Crises mitigated, and we can call Halloween 2011 a reasonably successful venture. Now we face the aftermath: the candy. It’s hard to resist all that high fructose corn syrupy deliciousness, so here are a few thoughts on candy consumption management.

In An Ideal World

My favorite Skinnygirl recommends keeping a few pieces of your favorites in the freezer. They take longer to eat, so you enjoy each piece more and eat less.

In My World

Favorite candy is nestled in the freezer, resting ironically on bags of organic vegetables. Twelve hours later, a dentist is necessary after breaking a tooth on frozen candy. Frozen candy is hard; thawing is tedious. Note to self: this is not a reasonable option for simpletons who need instant gratification.

Caution: Thaw Before Eating.

Ideal World

Take all the leftover candy, put it in a Target bag and tie it shut. Put the bag in the garage with a note on it, asking your husband to take it to the office. (What the hell, neighborhood kids? Did the school night throw you off your game? Even with those three boys who charged the door, pushed me backward, and lurched at the candy like wee crack heads looking at a bowl full of free pipes, we had a lot of leftover candy.)

My World

Husband forgets to take the candy with him, citing important meetings and a lot of work-related stuff on his mind. Whatever.ย Spend the rest of the day making up reasons to go to the garage. Discover that the Target bag is “defective” and has “hole” in it. Look at that, a fun-sized Snickers bar just “fell” out of the bag. Weird.

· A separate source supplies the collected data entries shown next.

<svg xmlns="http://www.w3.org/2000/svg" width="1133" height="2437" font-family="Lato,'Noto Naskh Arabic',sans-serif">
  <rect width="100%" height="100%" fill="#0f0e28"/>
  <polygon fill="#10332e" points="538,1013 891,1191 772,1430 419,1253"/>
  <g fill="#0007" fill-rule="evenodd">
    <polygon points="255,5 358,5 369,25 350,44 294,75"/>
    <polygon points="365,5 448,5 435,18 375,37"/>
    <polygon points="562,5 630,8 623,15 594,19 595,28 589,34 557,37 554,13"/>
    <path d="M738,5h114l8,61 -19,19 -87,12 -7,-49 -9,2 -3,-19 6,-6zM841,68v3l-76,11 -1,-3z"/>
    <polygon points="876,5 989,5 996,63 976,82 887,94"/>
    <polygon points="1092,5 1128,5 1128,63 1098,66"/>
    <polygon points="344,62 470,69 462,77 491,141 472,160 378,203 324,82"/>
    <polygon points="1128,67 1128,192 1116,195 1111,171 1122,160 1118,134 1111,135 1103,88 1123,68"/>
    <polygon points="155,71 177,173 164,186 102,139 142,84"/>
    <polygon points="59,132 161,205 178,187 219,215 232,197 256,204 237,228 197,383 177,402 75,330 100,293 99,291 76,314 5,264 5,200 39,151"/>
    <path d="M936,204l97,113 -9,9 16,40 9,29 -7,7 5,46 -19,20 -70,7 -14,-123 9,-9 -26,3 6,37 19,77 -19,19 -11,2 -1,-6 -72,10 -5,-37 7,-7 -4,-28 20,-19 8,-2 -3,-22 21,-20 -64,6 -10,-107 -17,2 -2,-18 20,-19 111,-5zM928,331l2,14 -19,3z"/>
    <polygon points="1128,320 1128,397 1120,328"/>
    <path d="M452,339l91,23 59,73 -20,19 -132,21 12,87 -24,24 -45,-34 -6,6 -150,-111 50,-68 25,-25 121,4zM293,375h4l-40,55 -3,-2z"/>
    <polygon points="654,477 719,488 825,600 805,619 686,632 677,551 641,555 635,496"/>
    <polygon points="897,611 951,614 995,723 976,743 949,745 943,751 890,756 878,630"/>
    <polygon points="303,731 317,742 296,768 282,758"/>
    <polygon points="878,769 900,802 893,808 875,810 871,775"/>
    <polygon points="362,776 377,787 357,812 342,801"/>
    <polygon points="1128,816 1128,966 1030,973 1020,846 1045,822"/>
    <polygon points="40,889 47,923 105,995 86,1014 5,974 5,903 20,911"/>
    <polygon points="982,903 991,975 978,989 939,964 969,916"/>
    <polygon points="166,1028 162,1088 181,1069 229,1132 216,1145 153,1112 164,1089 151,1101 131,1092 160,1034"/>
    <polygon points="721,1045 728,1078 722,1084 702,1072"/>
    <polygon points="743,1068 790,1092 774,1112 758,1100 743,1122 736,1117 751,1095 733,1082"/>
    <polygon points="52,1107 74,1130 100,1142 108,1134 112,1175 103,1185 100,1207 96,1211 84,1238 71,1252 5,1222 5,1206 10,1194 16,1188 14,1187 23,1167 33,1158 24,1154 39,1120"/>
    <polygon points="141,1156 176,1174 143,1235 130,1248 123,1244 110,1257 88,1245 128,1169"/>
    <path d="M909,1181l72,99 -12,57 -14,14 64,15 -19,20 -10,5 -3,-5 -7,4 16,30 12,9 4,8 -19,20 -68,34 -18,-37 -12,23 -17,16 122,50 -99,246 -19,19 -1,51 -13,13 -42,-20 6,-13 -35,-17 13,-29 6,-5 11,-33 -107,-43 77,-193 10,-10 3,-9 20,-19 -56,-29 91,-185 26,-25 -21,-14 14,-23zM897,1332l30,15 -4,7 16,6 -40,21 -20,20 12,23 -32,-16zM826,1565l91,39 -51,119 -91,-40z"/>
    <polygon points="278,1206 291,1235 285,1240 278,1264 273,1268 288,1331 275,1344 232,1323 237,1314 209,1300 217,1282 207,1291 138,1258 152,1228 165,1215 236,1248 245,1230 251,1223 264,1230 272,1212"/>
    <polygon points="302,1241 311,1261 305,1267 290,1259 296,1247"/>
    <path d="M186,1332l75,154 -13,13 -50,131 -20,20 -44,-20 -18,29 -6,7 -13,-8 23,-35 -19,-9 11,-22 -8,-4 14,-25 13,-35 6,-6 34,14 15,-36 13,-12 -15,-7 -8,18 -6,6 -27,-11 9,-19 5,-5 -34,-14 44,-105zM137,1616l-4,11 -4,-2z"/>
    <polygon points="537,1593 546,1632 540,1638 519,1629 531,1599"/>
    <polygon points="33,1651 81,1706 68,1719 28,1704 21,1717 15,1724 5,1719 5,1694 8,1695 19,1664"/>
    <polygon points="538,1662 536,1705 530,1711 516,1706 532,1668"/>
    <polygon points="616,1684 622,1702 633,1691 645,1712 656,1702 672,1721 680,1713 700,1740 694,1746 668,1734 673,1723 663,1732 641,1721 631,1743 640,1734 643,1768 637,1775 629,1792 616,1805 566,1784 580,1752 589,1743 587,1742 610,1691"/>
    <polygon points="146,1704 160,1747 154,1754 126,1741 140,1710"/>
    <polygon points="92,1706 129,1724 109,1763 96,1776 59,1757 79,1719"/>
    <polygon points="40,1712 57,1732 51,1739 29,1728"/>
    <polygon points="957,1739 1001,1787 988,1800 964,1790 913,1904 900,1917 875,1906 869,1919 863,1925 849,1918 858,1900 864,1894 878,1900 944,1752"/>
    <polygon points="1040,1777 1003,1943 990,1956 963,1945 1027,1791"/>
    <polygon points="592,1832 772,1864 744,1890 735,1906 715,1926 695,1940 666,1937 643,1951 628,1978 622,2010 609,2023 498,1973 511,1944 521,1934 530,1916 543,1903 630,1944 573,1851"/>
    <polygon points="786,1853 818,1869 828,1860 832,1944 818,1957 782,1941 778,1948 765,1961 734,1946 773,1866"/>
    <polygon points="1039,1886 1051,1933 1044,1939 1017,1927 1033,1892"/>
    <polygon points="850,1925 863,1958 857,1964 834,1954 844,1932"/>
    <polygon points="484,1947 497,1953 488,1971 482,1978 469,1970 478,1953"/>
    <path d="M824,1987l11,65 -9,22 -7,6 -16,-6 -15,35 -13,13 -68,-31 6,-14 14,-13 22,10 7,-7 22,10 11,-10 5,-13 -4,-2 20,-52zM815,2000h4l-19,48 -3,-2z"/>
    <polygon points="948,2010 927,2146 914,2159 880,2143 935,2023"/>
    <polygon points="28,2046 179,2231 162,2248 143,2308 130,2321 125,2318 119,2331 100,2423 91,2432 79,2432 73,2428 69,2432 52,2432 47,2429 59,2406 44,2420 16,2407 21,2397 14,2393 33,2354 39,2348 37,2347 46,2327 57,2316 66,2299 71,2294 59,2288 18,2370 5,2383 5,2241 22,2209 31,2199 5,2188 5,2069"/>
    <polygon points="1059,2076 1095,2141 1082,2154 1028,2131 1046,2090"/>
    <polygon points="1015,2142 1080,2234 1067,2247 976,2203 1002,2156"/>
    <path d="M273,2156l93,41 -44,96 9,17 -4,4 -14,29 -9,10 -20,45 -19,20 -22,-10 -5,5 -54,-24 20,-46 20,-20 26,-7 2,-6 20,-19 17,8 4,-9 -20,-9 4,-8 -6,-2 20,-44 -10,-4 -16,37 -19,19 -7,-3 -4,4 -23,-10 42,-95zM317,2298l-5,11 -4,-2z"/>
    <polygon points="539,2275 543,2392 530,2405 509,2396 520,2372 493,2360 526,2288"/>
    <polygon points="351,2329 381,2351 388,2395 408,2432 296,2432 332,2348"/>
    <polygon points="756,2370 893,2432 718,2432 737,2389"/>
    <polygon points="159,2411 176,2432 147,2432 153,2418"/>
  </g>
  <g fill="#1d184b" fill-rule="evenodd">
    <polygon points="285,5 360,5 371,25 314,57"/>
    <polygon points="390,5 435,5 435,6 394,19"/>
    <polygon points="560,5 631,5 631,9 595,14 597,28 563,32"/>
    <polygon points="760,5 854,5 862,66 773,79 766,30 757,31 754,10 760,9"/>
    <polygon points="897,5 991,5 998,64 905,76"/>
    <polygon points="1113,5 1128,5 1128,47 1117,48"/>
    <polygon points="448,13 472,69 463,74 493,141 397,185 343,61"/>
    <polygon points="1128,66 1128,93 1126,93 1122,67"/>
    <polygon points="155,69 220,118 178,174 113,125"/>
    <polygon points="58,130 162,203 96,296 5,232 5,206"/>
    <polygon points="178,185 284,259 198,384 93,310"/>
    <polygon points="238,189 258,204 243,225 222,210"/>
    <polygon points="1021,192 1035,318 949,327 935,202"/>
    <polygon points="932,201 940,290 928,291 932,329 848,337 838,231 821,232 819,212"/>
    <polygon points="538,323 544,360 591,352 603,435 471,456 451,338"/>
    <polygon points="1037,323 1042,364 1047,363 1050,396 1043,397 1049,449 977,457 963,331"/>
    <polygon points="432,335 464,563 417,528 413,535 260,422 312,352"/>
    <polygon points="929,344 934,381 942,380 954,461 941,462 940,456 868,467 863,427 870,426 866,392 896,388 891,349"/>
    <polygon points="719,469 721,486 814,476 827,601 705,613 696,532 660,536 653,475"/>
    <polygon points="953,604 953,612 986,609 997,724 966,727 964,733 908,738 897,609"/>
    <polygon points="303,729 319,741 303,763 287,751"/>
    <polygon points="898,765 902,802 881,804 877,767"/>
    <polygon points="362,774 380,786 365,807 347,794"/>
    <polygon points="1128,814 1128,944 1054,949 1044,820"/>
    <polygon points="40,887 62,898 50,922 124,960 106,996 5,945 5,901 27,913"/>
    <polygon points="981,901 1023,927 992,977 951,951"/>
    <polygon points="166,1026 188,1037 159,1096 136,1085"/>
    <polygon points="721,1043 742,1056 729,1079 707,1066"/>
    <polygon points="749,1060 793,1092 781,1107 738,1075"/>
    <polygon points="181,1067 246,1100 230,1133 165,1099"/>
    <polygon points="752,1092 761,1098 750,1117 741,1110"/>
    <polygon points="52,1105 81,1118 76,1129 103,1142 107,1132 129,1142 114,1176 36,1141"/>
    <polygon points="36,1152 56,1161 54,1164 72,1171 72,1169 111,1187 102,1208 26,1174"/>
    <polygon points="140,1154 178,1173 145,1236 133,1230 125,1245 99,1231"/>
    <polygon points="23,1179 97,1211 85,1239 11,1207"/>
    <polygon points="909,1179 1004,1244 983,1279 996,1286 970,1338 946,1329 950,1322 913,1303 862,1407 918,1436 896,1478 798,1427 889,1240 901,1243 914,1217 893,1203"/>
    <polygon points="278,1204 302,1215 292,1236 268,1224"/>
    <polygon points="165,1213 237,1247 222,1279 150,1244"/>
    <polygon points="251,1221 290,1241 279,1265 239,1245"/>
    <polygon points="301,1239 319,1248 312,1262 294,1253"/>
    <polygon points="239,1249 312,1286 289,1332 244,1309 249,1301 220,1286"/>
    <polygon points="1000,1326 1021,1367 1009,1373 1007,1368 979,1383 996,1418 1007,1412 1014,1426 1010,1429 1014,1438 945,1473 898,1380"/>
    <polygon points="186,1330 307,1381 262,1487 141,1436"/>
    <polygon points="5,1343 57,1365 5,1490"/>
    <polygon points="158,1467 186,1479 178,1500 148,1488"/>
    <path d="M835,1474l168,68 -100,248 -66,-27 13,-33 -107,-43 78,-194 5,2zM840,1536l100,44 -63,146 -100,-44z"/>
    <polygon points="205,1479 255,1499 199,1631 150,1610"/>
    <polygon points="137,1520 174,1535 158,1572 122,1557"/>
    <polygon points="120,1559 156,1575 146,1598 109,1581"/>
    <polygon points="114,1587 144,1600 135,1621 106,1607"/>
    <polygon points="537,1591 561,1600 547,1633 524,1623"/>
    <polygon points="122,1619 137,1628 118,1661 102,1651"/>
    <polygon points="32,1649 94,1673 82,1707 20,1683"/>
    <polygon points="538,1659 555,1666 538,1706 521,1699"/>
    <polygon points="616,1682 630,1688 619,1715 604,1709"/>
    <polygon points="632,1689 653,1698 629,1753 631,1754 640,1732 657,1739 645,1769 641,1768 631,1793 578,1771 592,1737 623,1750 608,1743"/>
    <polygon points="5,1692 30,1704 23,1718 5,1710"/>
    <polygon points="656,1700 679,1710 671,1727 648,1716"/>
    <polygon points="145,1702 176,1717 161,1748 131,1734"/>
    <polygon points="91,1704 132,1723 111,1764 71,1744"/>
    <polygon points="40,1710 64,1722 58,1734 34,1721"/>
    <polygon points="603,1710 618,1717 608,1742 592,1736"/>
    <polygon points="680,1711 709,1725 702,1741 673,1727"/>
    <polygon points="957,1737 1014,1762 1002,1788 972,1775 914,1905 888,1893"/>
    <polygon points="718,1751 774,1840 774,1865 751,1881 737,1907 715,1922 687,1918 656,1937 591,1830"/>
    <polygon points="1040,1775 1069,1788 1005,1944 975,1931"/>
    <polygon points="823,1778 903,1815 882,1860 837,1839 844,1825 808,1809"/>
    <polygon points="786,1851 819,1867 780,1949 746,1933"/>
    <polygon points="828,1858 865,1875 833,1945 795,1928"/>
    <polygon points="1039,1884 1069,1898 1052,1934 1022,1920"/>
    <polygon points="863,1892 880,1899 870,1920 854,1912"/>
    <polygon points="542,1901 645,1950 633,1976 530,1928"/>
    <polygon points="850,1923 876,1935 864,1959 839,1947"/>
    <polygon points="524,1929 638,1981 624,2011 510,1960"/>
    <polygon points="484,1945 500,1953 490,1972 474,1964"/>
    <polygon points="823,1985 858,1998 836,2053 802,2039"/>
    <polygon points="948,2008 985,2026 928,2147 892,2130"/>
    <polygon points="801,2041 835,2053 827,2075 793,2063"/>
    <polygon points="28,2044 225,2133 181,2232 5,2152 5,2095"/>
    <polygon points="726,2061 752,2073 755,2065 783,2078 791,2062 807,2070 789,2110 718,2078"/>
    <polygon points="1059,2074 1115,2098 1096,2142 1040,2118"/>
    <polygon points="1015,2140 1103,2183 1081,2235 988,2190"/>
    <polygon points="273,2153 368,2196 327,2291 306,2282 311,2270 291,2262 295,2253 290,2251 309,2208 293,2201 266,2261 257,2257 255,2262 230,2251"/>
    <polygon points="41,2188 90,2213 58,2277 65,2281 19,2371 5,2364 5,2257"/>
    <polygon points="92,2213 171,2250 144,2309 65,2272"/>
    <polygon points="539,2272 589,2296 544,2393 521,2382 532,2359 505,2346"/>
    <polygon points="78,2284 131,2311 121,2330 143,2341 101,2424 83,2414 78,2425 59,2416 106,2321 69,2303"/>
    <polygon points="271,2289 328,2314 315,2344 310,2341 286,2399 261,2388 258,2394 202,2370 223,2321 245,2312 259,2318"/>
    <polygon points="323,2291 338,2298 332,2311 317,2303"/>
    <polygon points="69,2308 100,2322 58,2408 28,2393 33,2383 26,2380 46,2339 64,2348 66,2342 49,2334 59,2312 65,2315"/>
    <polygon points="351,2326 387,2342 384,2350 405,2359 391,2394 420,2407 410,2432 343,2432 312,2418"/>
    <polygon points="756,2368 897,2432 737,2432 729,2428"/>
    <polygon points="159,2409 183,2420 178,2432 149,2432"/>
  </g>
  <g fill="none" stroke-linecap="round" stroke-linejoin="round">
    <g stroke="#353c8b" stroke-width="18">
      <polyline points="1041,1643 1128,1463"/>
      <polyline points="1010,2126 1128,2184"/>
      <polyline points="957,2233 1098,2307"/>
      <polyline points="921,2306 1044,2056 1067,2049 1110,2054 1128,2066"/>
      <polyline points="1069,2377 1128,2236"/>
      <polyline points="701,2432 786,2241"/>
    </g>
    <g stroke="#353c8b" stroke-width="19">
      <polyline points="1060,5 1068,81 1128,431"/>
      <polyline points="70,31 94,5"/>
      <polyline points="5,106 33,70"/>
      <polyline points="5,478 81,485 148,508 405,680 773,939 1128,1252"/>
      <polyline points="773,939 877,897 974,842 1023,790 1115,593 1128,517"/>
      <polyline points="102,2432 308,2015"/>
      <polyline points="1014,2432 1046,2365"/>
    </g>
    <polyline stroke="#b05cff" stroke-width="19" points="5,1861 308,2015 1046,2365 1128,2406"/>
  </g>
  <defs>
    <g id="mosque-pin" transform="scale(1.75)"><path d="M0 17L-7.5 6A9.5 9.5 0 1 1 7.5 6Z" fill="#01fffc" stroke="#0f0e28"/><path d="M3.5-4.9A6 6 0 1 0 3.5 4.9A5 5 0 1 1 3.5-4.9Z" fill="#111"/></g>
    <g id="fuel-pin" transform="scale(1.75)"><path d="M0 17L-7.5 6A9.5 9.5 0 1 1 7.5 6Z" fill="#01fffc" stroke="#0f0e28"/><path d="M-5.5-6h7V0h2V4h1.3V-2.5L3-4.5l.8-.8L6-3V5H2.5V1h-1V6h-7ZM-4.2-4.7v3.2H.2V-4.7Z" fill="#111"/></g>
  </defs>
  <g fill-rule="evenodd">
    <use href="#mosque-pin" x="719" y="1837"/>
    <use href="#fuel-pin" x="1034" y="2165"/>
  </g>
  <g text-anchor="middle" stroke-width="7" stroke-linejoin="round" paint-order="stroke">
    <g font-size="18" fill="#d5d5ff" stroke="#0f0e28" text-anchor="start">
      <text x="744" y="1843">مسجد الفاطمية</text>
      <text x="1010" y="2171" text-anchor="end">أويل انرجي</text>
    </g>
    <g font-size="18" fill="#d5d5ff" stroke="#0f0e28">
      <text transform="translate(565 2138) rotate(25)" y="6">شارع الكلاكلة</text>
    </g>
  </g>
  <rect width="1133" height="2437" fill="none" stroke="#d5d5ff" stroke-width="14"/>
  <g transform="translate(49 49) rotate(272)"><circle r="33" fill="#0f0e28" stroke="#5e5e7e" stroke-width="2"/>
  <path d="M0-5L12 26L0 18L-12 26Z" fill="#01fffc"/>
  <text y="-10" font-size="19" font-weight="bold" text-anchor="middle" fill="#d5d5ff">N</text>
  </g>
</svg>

The Mysterious Case of the Hole in the Bag. A Scooby-Doo episode in the making.

Ideal World

Realize that you are a grown ass woman, in charge of your decisions and in complete control of your cravings.

My World

Sure, that’ll happen.

I wonder…

:: If you have control over the candy, rather than vice versa, I don’t want to hear about it. You are freakishly strong and mature. Move along. (Nope, not a question. I’m aware.)

:: What do you do with all the candy? We let the kids have a piece or two a day for a couple days, and then they begin to forget all about it. Eventually I throw it all out. It helps that I managed to convince H that candy goes bad after a few days. Just wait until he finds out the stuff is packed with preservatives and contains not one bit of actual food, allowing it to last through the apocalypse. Boy am I going to be in trouble.